Appellate Court Gets First Grab at TSA Patdown Lawsuit

By Robyn Hagan Cain on December 04, 2012 | Last updated on March 21, 2019

A passenger has two options when he gets stuck in the advanced imaging technology (AIT) scanner line at the airport: Accept that the naked scanner has become a part of the travel process, or opt-out of the scanner and into a trés personal patdown. According to Jonathan Blitz, that's not really an option at all.

Blitz sued Secretary of Homeland Security Janet Napolitano and Transportation Security Administration (TSA) Administrator John Pistole, (collectively, “The Man”), challenging the AIT scanners and invasive pat-downs at airport screening checkpoints.

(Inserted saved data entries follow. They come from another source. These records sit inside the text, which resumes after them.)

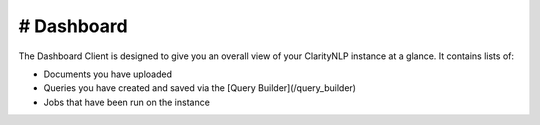 .. _ui_dashboard:

# Dashboard
=============

The Dashboard Client is designed to give you an overall view of your ClarityNLP instance at a glance.
It contains lists of:

* Documents you have uploaded
* Queries you have created and saved via the [Query Builder](/query_builder)
* Jobs that have been run on the instance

Last year, The Man secured dismissal of Blitz's complaint for lack of subject matter jurisdiction. Last week, the Fourth Circuit Court of Appeals agreed with the feds that Blitz should have filed his initial complaint in an appellate court.

Federal appellate courts have exclusive jurisdiction to review an order from a TSA Administrator under 49 U.S.C. §46110. On appeal, however, Blitz maintained that the TSA checkpoint screening procedure was not an "order" under §46110.

So what transforms an agency's policy or procedure into an order for jurisdictional purposes? In the Fourth Circuit, it has long been a question of whether the directive would be "capable of review on the basis of an administrative record." In the 2012 Elgin v. Department of Treasury ruling, the Supreme Court made the analysis even easier.

The Elgin Court explained that, "where Congress simply channels judicial review of a constitutional claim to a particular court," the appropriate inquiry is "whether Congress' intent to preclude district court jurisdiction [is] fairly discernible in the statutory scheme." To determine whether the jurisdictional bar is "fairly discernible," Elgin instructs courts to examine the text, structure, and purpose of §46110.

Here, the Fourth Circuit found that Congress clearly expressed its intention that any legal challenge to a §46110 order be brought in the first instance in a court of appeals.

If your client -- like Blitz -- wants to claim that TSA is illegally manhandling his jurisdiction, you must file the checkpoint screening process challenge in the proper appellate court.